__AUFGABE__.
Beantworten Sie bitte anhand des Berichts über die Bolivienreise diese Fragen:
(a) Welche Tätigkeit übt Rüdiger Wala neben seiner Mitgliedschaft in der Bolivien-Kommission aus?
(b) In welchem Sommer begleitete er Norbert Trelle nach Bolivien?
(c) Wie lange dauerte die Reise von Hildesheim nach Sucre?

__VORLIEGENDER TEXT__.
● ● ●
Zwölf Tage Bolivien – und ein anderes Bild vom Bischof
Rüdiger Wala, Mitglied der Bolivien-Kommission und Redakteur der Kirchenzeitung des Bistums, begleitete Norbert Trelle im Sommer 2016 während seiner Reise in das südamerikanische Partnerland der Diözese. Ein Bericht über besondere Momente mit dem Bischof, 10 000 Kilometer von der Heimat entfernt
Die Anweisung ist klar: „Passen Sie gut auf meinen Bruder auf.“ Es ist ein ganz normaler Vormittag auf dem Domhof in Hildesheim. Na ja, nicht ganz normal. Große Gepäckstücke stehen um das bischöfliche Dienstfahrzeug. Ein Koffer von Bischof Norbert Trelle, ein weiterer von mir. Vor uns liegt das, was sich prosaisch ein langer Ritt nennt. Gewissermaßen von einem Bischofshaus zum anderen. Nur dass dazwischen 10000 Kilometer Luftlinie liegen. Von Hildesheim ins bolivianische Sucre. Wie sich herausstellt, eine Reisezeit von 24 Stunden und 37 Minuten. Einmal hin und einmal zurück. Verbunden mit der Bitte der Zwillingsschwester von Bischof Norbert ...
● ● ●
(Extrahierte Datensätze)
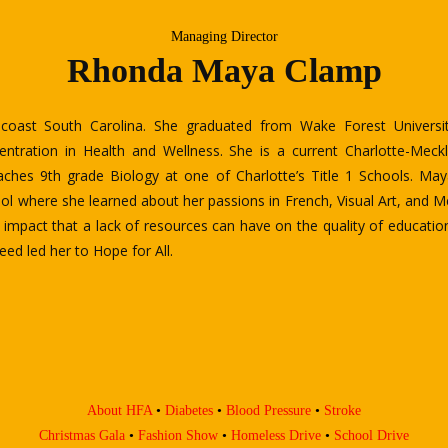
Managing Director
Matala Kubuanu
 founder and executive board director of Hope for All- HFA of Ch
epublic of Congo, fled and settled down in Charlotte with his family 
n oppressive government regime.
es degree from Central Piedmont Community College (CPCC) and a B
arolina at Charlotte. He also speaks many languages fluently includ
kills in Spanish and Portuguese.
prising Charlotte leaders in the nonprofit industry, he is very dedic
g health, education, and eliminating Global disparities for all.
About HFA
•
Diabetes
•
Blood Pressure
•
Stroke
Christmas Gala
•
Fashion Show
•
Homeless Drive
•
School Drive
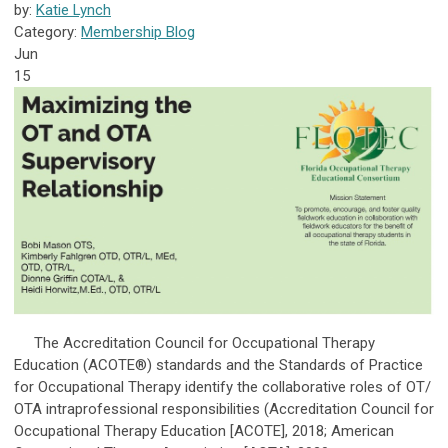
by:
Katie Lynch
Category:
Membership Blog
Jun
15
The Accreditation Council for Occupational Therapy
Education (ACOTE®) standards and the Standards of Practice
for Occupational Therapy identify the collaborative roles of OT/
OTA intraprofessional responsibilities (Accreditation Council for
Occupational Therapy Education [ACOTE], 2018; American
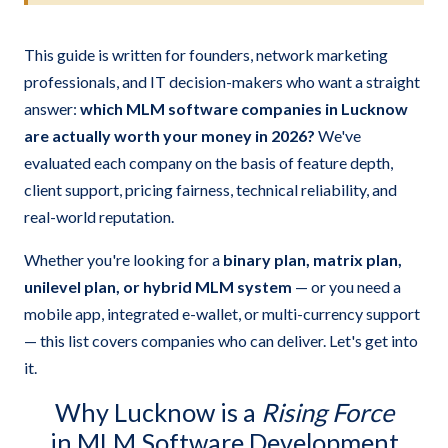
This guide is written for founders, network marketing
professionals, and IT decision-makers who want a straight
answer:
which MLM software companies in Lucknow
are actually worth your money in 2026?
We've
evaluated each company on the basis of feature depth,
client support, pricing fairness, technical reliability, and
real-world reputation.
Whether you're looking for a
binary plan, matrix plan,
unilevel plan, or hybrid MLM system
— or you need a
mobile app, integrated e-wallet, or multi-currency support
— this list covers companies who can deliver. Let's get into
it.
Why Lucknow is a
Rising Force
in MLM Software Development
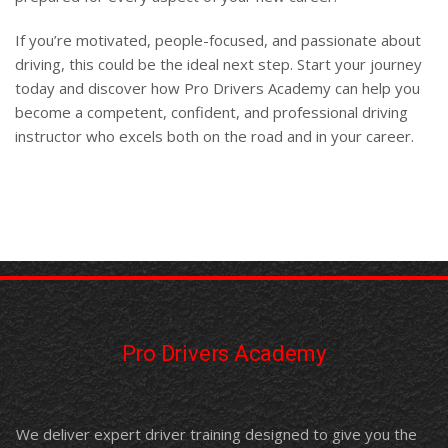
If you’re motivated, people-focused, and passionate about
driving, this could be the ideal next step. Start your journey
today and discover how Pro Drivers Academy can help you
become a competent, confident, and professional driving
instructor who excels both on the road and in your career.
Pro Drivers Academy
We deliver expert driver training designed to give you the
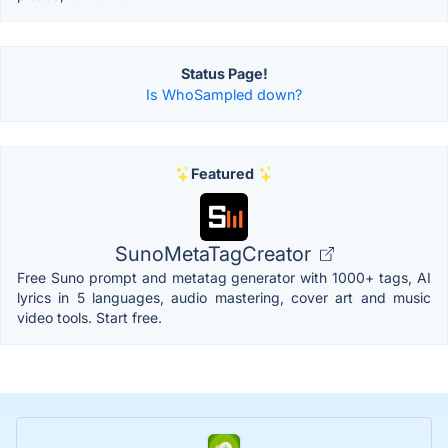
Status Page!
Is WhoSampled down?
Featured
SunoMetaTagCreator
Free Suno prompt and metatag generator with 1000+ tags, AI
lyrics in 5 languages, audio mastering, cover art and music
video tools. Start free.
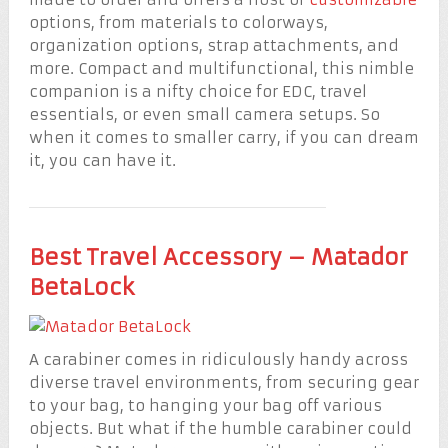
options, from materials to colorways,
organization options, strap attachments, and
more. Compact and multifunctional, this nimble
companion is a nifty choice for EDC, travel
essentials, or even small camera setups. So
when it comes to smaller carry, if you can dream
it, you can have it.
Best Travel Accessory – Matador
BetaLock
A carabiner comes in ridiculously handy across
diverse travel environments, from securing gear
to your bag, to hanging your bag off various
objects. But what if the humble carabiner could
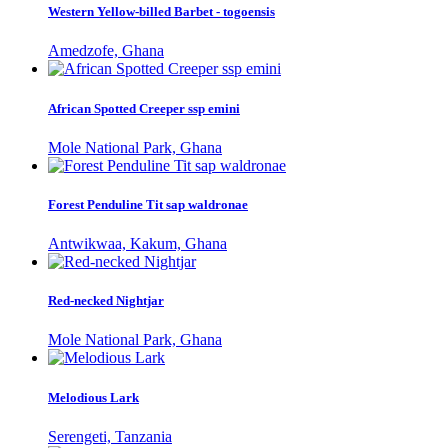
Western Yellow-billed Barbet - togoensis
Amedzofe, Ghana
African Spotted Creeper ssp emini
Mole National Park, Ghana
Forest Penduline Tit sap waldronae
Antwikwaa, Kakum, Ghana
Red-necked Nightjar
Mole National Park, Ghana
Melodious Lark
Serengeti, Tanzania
● ● ●
__LÖSUNG__.
(a) Er ist Redakteur der Kirchenzeitung des Bistums.
(b) Im Sommer 2016.
(c) 24 Stunden und 37 Minuten.